How to Maintain a Healthy Septic System

If you don't mind planning ahead a little, you can save thousands of dollars in maintenance costs to your septic system. Here's how.

Many of these tips help reduce the volume of water going into the septic system, and avoid putting in any chemicals which could interfere with how well the system does its job.

  • Wash your laundry in stages over several days - this will avoid flooding the system with large amounts of water at one time.
  • Use low-phosphorus detergents. Phosphorus is a major pollutant of waterways and causes algal blooms.
  • Repair leaking taps.
  • Avoid blockages in the system by installing a lint filter on the washing machine - a stocking over the outlet hose will do.
  • If you've got a blocked drain, use boiling water or an electric eel to clear the line, rather than pouring down caustic soda.
  • Front end loading washing machines are best for septic households as they use far less water and detergent.
  • Use a sink strainer - this prevents particles of food getting into the septic system and slowing down the process.
  • Don't pour oils and fats down the sink - they solidify and may block the system. Instead, put them into a container such as a milk carton and throw out with the rubbish.
  • Install a low-flow shower head to save water.
  • Consider installing a dual flush toilet.
  • Repair leaking taps.
  • Minimise the use of commercial cleaners and bleaches - these can interfere with the bacterial breakdown in the tank. Instead, try using baking soda, vinegar, or a mild detergent solution.
  • Don't flush anything down the toilet that could clog up the system, such as grease, tampons, condoms, paper towels, plastics, or cat litter. These items will quickly fill up the tank, decreasing its efficiency and making it necessary to pump out more often.
  • Don't leave taps running unnecessarily, for instance when cleaning teeth.
  • Keep water from roof downpipes away from the trenches and absorption field. If the field is flooded, the soil won't be able to cleanse the wastewater coming through from the septic system.
  • Add effluent filters to the tank outlet to extend life of trenches.
  • Only plant grass around the absorption field - roots from larger plants such as trees and shrubs may clog and damage the absorption field - and mow it regularly.
  • Don't drive or park over any part of the absorption area. This can compact soil and crush the system.
  • Grow nutrient-tolerant plants near drain fields and irrigation areas.

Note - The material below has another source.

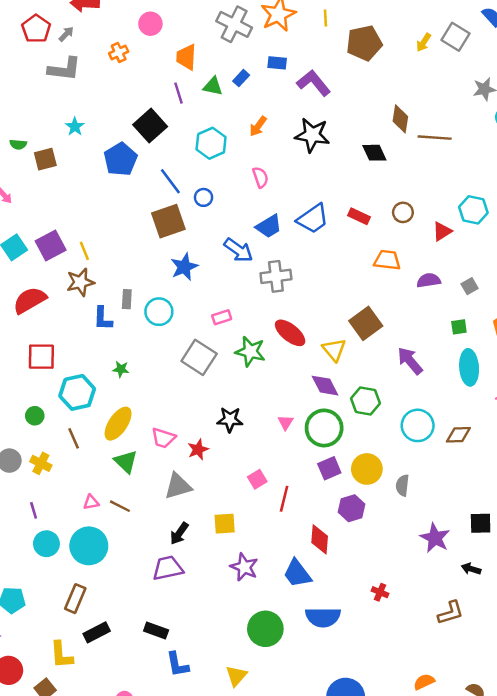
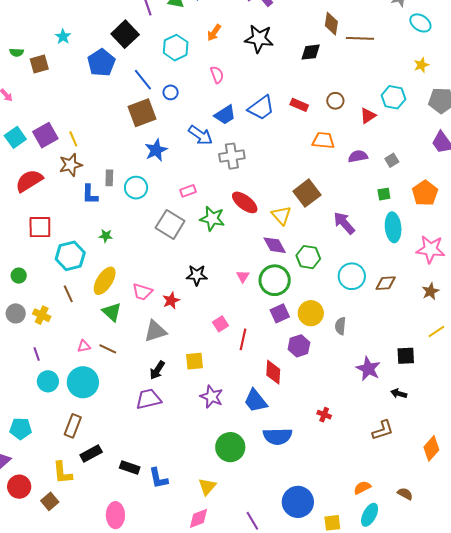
black diamond: (374, 153) -> (311, 52), turned -70
green circle: (35, 416) -> (19, 276), moved
black rectangle: (156, 631) -> (130, 468), moved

How the area around a septic system is managed is just as important as how the system itself is maintained. Planning and planting the right kind of vegetation can help keep the system in tip-top condition.

Play it safe - contact Council's Environment Health Officer before installing an irrigation system or doing landscaping around your trench area.

When choosing what to plant, consider which plants will do best in the local soil type, and which ones can cope best with regular daily doses of nutrient-rich wastewater. These plants must be able to cope with nutrients such as sodium, chloride, nitrogen and phosphorus. Many Australian natives can't cope with high levels of these nutrients. Visit your local nursery for advice.

Generally speaking, the best plants to grow on the disposal area are a mix of summer and winter grasses. If the effluent from the septic system is being used to irrigate landscaped areas, nutrient tolerant shrubs and trees can also be planted.

If you have an aerated system, you may find that plants in the irrigation area develop problems with chloride toxicity, which can harm leaves and stunt growth. For trees, chloride toxicity is more of a problem than sodium toxicity. Check with the local nursery to see what they can recommend in these situations.


Recent studies have shown that greywater can contain pollutants and bacteria which are harmful to health and the environment. If you have a greywater system, keep your greywater as clean as possible by:

  • cleaning the greasetrap every 2-4 weeks
  • cleaning the greywater tank at least twice a year
  • using greywater within two hours of it entering the tank (otherwise it can go bad and smelly)
  • spreading your washing over a few days, to reduce the load on the disposal area
  • using strainers in the sink to prevent food going into the system
  • wiping grease out of pans before washing
  • using hot water to wash dishes to prevent build up of grease in the sink.

Groundwater (usually from bores) has been tapped for decades, but only recently have we started to understand how vulnerable it is to contamination from surface activities. Pesticides can find their way into groundwater, as can contaminated water leaking from septic systems. Therefore it is vital to locate the system a safe distance from wells, bores, creeks, lakes and houses, and to keep it well maintained.

Inadequately functioning systems can leak chemicals such as medicines, pesticides, paints, varnishes and thinners into the local groundwater. Some chemicals, even in small amounts, can be dangerous to the environment and public health.

Even if the system itself is functioning properly, these contaminants can still find their way into the groundwater under certain geological conditions. Fractured bedrock and shallow groundwater tables may also allow bacteria and viruses to be transported very rapidly and could contaminate nearby drinking water supplies.


If you're drinking untreated groundwater or using it for cooking and washing food you could be in danger of getting ill. A report from the Nagambie/Tongala area in Victoria warns there are all sorts of impurities to be aware of in groundwater. Despite the fact that the water looked and tasted clean, the report found it contained heavy metals, and leakage from septic systems.